所以像文里發展得這么繁榮的一個鄉村,鄉鎮企業就有兩三千家的一條村子,現代化程度已經非常高的鄉村,依然保留了我們幾千年來最古老的傳統,這種鄉村代代傳承的文化應該是很難消亡的。高速發展的現代化進程和古老傳承的文化并軌存在,存在的基礎、根基是什么?我在后來幾天的走訪考察中似乎慢慢的找到感覺和答案。我們的文學也是要努力去尋找這個答案的,所以你剛才講到的中外文學經典里面,其實對鄉村的表現也都是隨時代變化而變化。比如說,我們讀過陶淵明的《桃花源記》,那是對最原始鄉村的描繪,像神仙仙境的描繪,完全沒有我們現代生活的東西,那是千年之前的鄉村狀況。國外經典表現的,也帶著時代的痕跡,我們的鄉村文學經典里面也一樣,像《山鄉巨變》展現的是二十世紀五十年代的中國農村社會,魯迅所寫的鄉村,則是中國二十世紀二、三十年的鄉村。我們現在則要表現當下鄉村的東西。所以我覺得我們經過30多年的高速經濟發展以后,哪怕是走進了現代化的鄉村,我們依然有無限的空間,給我們文學進行表達,所以我覺得現在鄉村是一種怎樣的狀態,我們文學就應該有一個相應的表達。我覺得最主要的一條,只要我們的人、我們的文化不變,我們鄉村的文化根子還在,社會基礎還在,文學寫作的可能性就依然存在。
伊始:我補充一點,按照我們平時所受的教育,很容易把很多東西簡單化,一聽說扶乩,第一反應就是迷信。如果我們深入了解一下,就知道事情沒那么簡單。扶乩從東晉時期就開始流行,至今已有兩千多年歷史。宋、元、明、清一直盛行不衰。到了晚清民初,不但民間,就是知識分子也都熱衷于扶乩問卦,包括康有為、梁啟超都玩這個東西。 ??
張建渝:我們中國最古老的文字——甲骨文,也是占卜。?
伊始:對,也是占卜。奇怪的是,美國前總統威爾遜,包括達爾文的朋友、著名科學家華萊士對扶乩也是信得不得了。達爾文的另一個朋友、鼎鼎大名的赫胥黎,對扶乩雖然有所懷疑,但他還是經常參加扶乩會。一個扶乩,兩千多年來,一直都沒斷過,中外都有人熱衷于這玩意兒,你不能簡單的說這是迷信,不能宣傳。這么一說,你就不好下筆了。陳忠實很聰明,《白鹿原》求雨那一章,寫得多精彩啊,那個族長白嘉軒親自操刀,求神拜鬼,上躥下跳,這一寫,誰還管他迷不迷信?活生生的,分明就是一幅豐富多彩的中國鄉村生活圖景;這一寫,人物的精神出來了,性格也更加豐滿了。

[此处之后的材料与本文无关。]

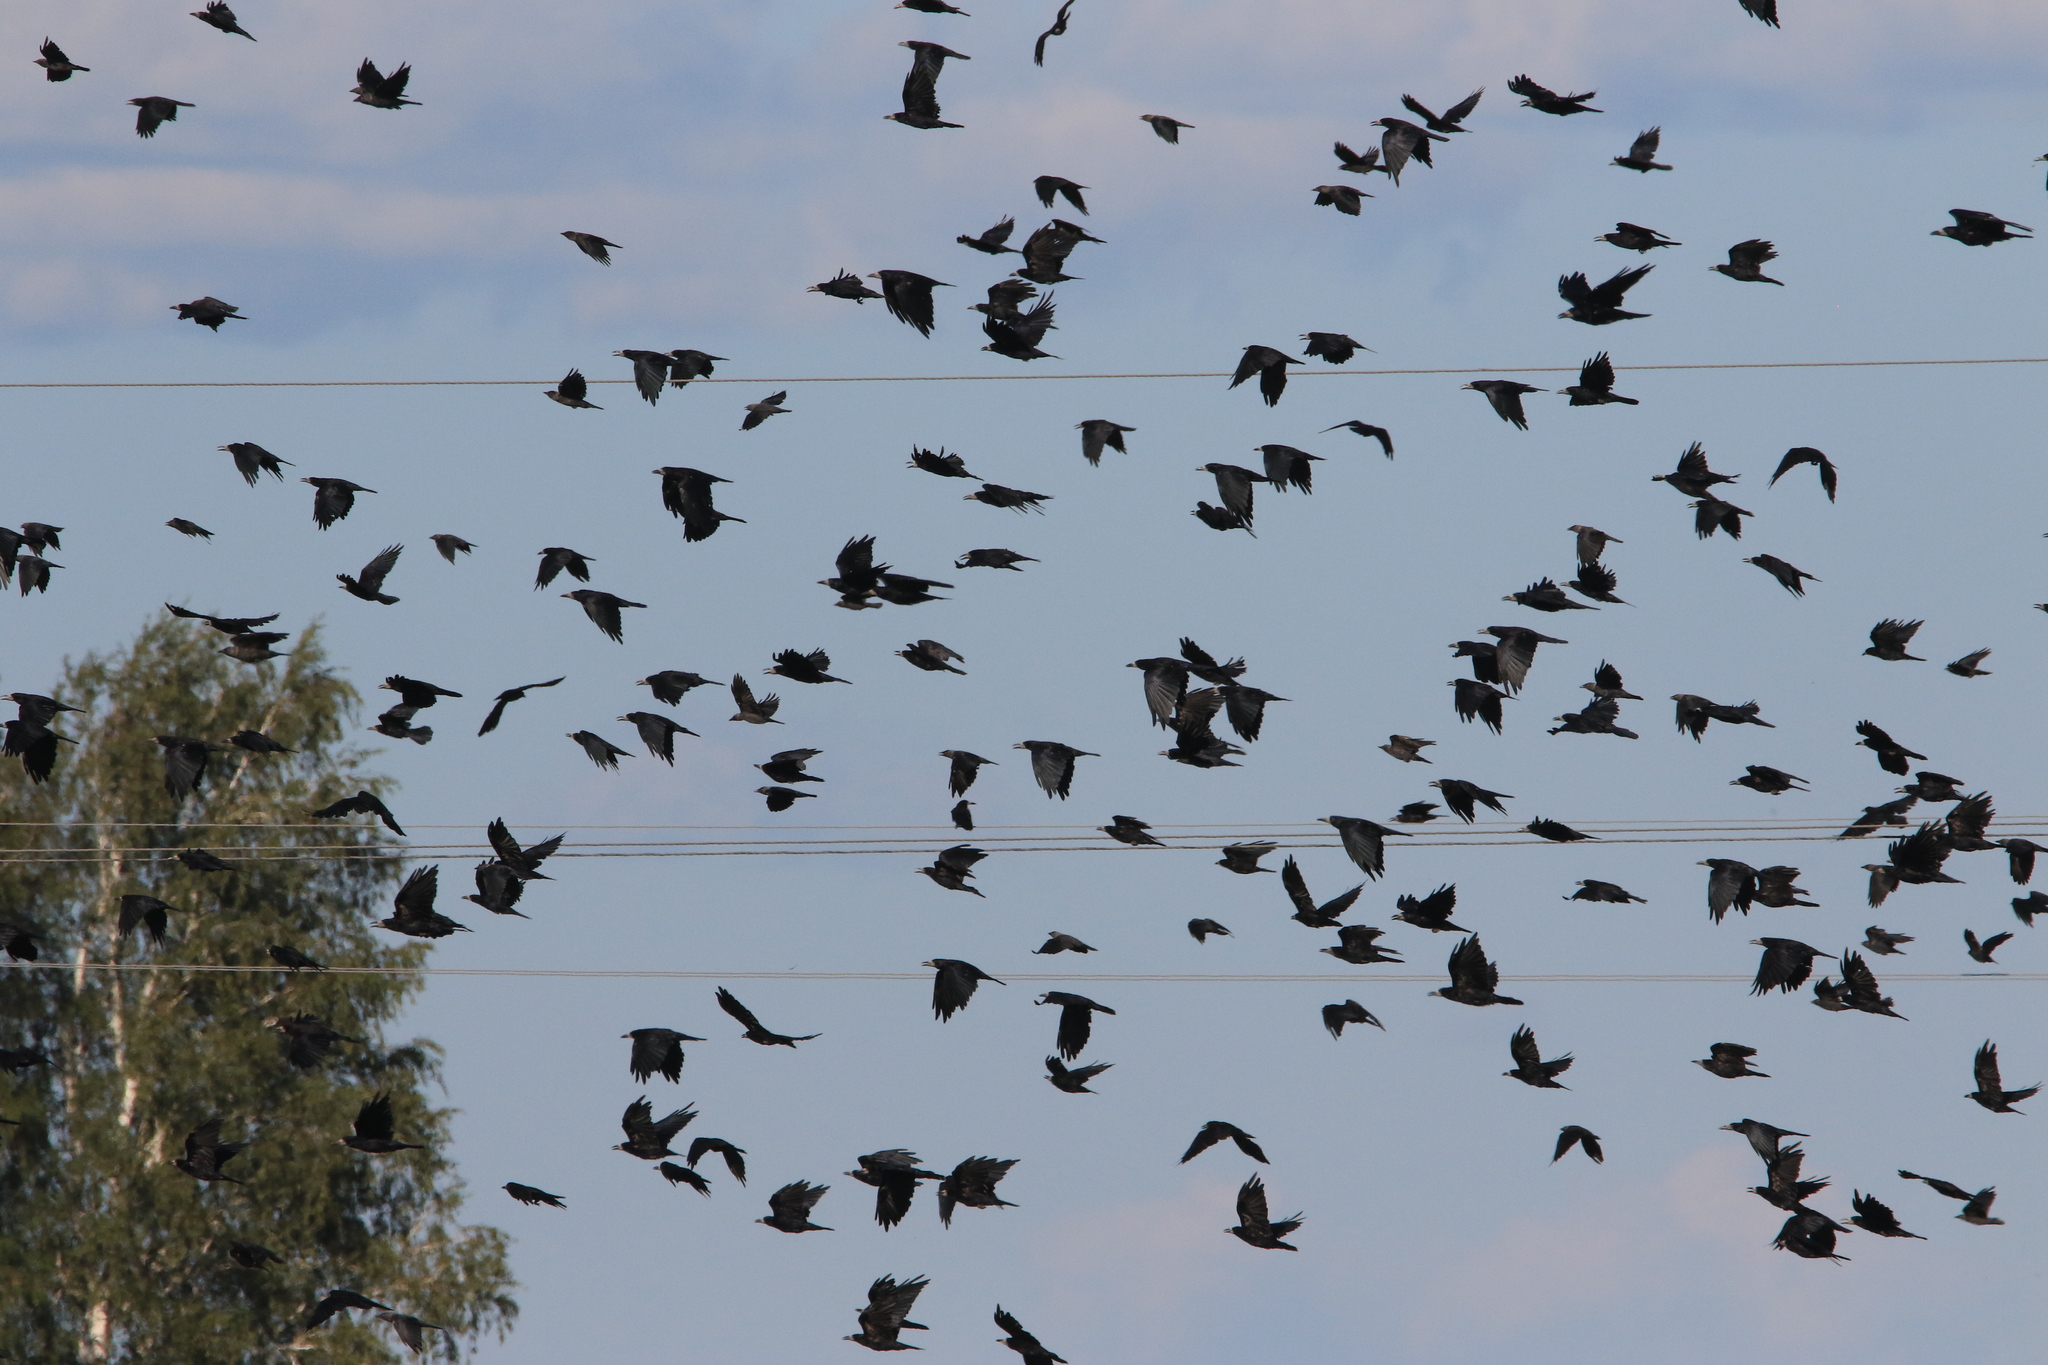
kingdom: Animalia
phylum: Chordata
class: Aves
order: Passeriformes
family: Corvidae
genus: Corvus
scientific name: Corvus frugilegus
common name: Rook
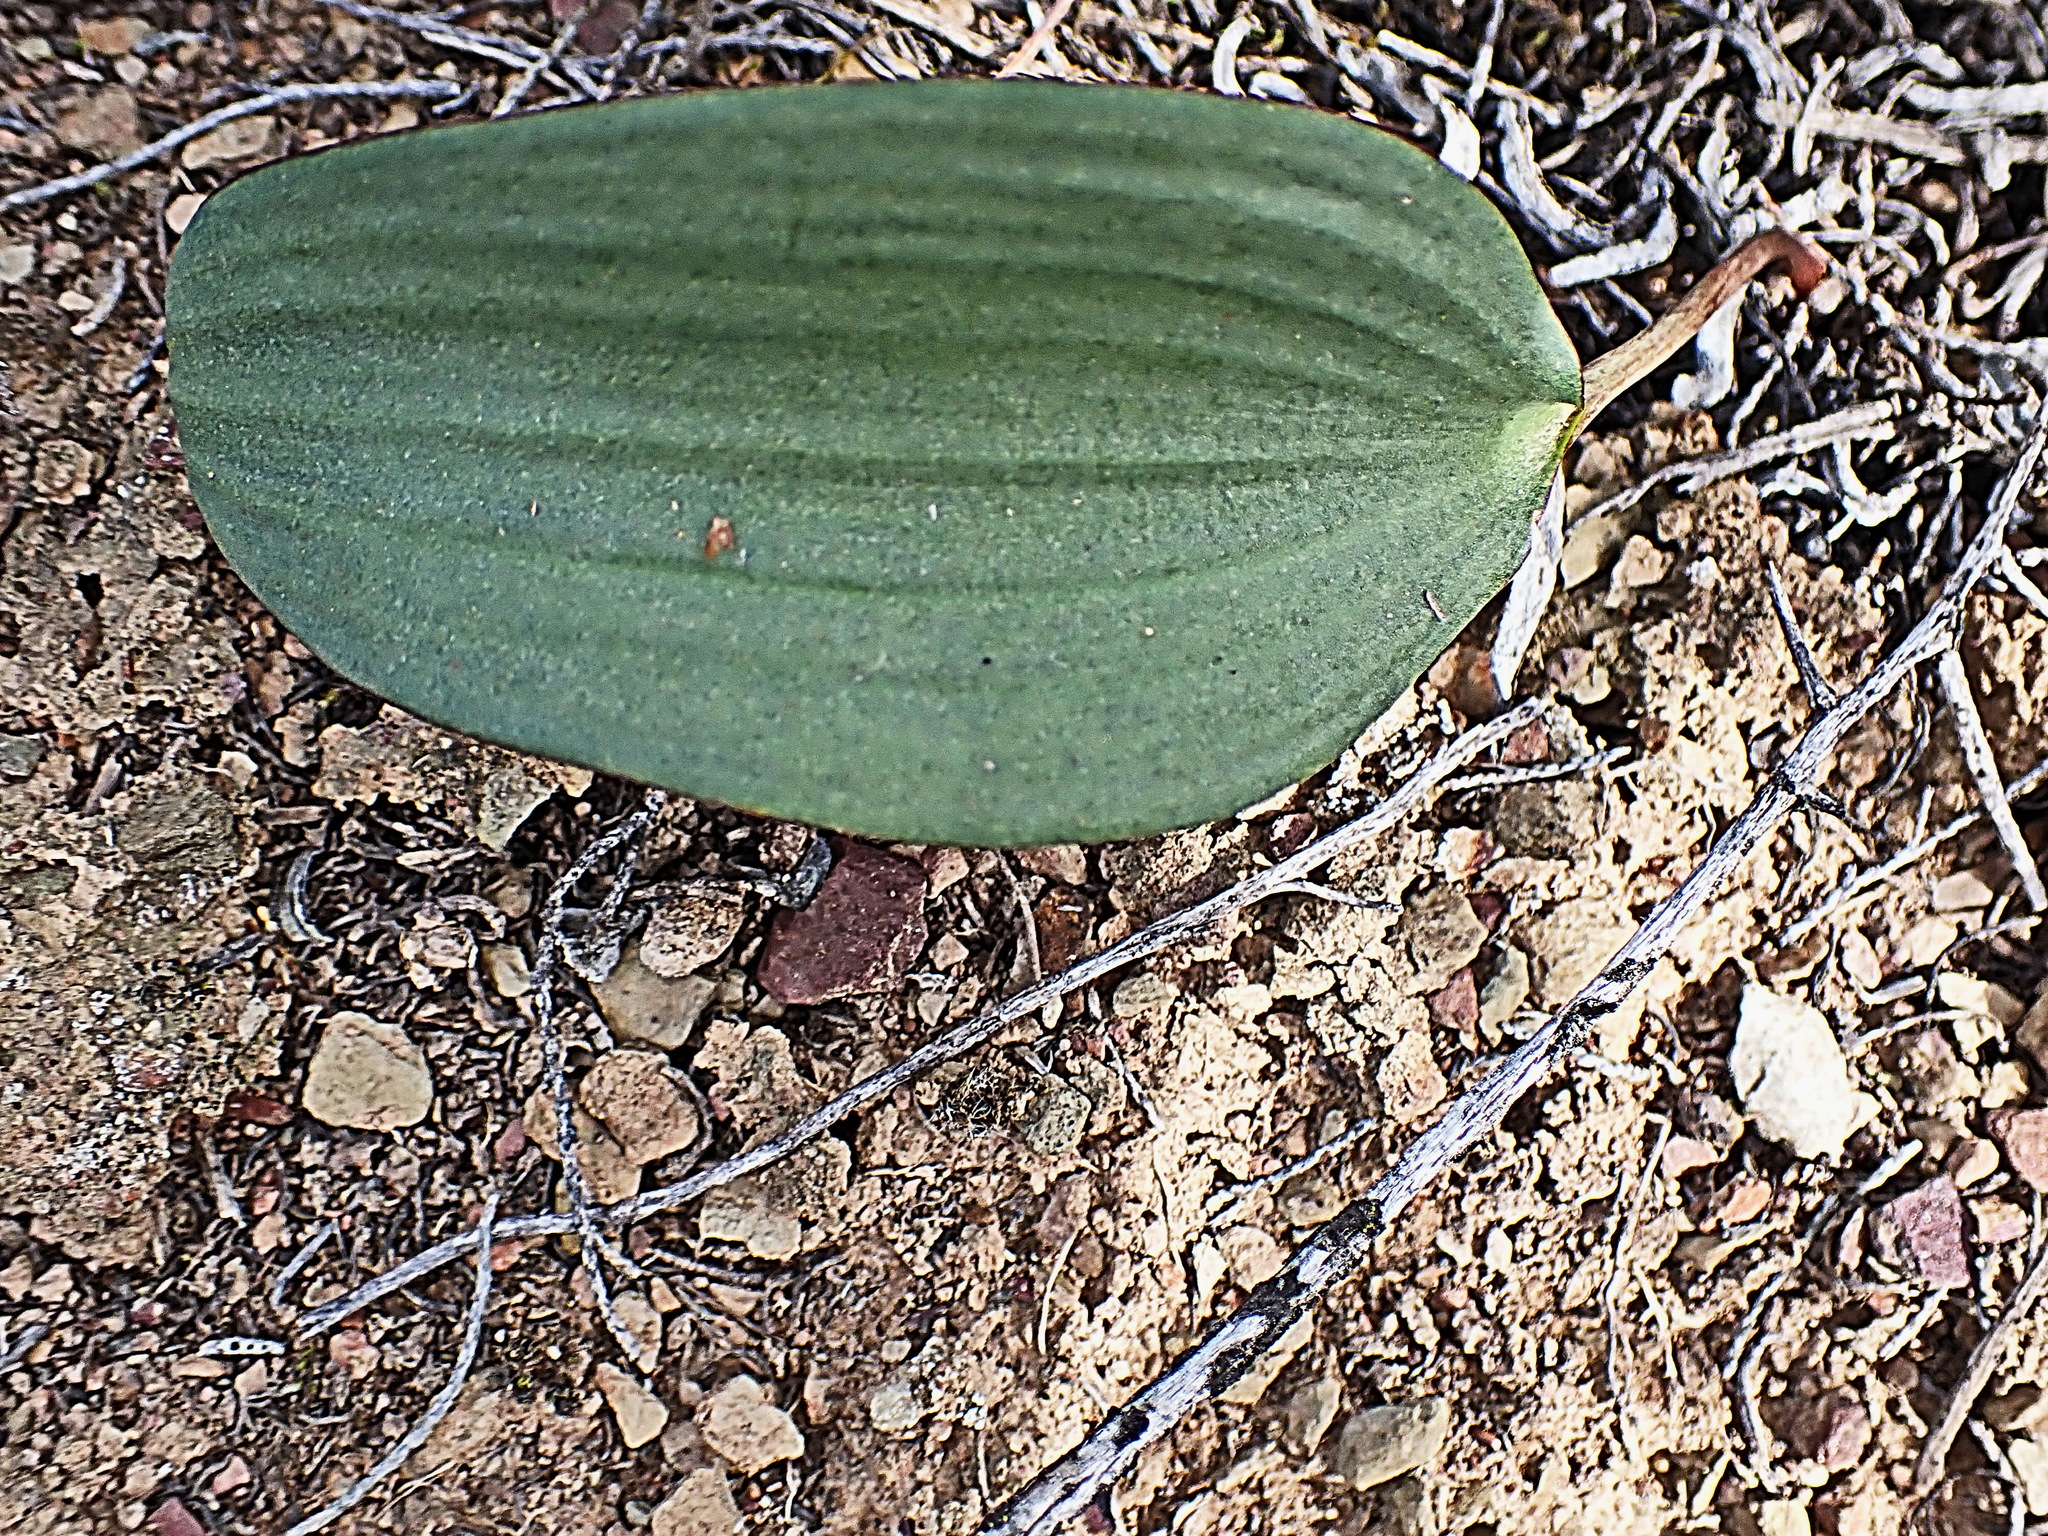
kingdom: Plantae
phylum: Tracheophyta
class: Liliopsida
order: Asparagales
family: Asparagaceae
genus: Eriospermum
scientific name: Eriospermum exile
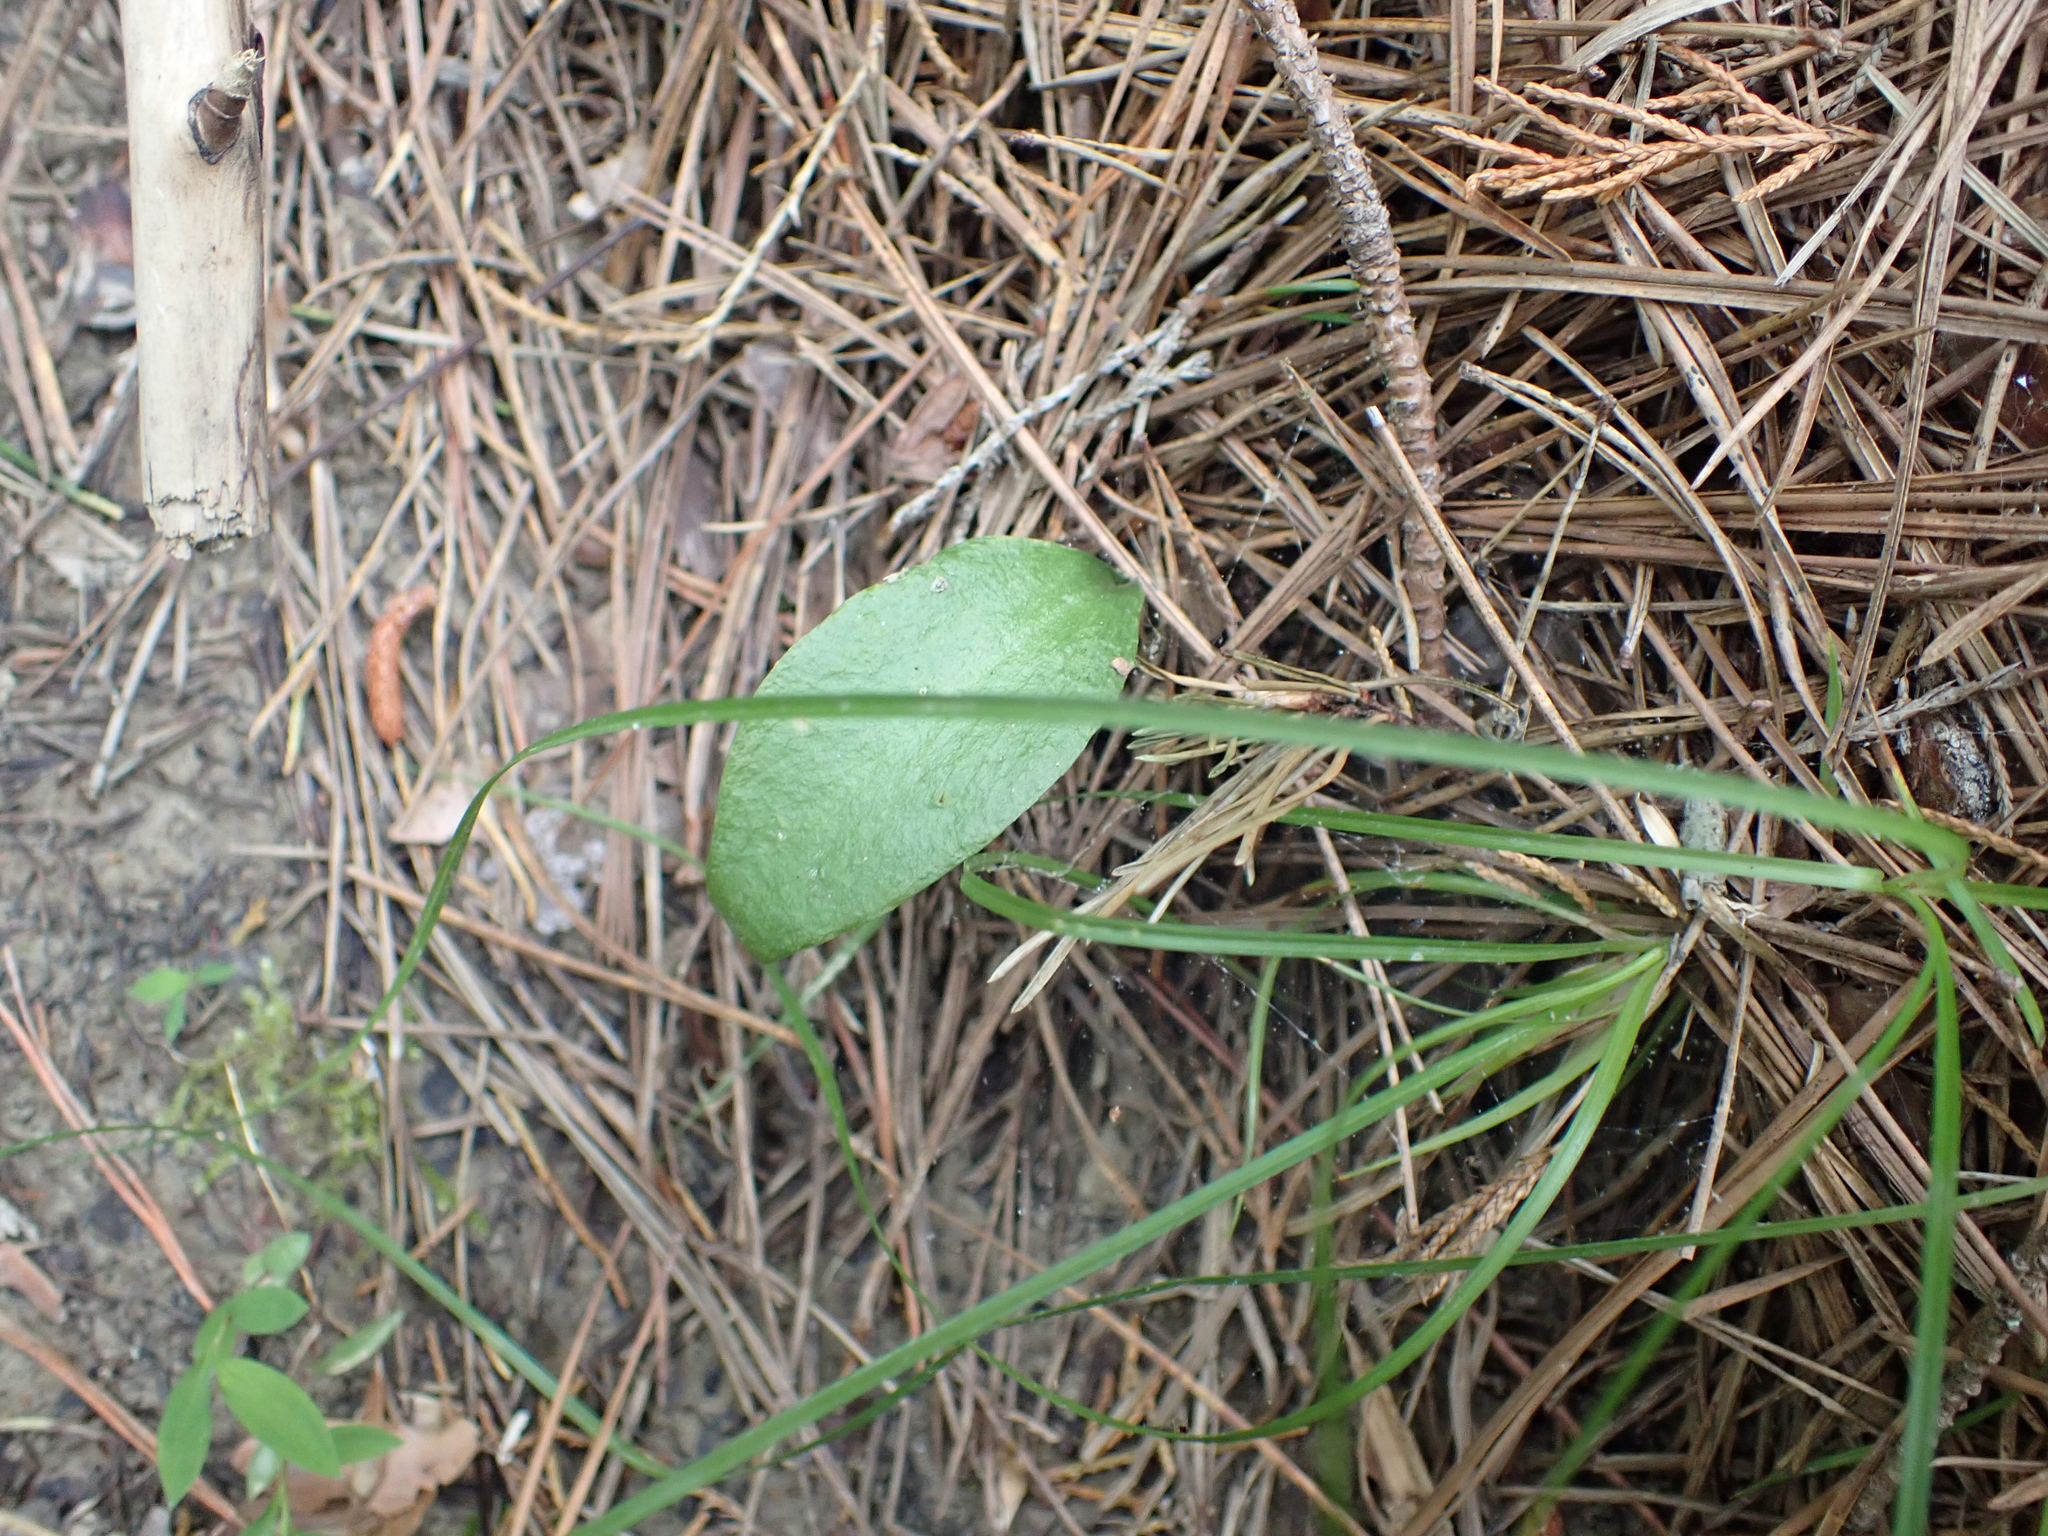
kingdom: Plantae
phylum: Tracheophyta
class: Polypodiopsida
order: Ophioglossales
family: Ophioglossaceae
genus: Ophioglossum
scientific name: Ophioglossum vulgatum
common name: Adder's-tongue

在我們的文學創作里,真的不要把一個東西簡單化,不要簡單粗暴的用對錯、是否來判斷,只有擺脫非此即彼的思維習慣,我們的文學才會迎來無限的可能性 ??
黃國欽:剛才建渝兄、伊始兄說到了文里的現象,引出了一個話題,怎么表現當下鄉村文學的多樣性。近幾年來,我們的文學越寫越窄,把文學的多樣性,變得有點單一,不是多元化,而是道路有點越走越窄。但是我們這次到了文里,就看到文里非常生動的生活現象,它有這種精神的、文化的,有現實的、現代的,這種多元的、多樣化的生活,就給我們提供了很多寫作的可能性。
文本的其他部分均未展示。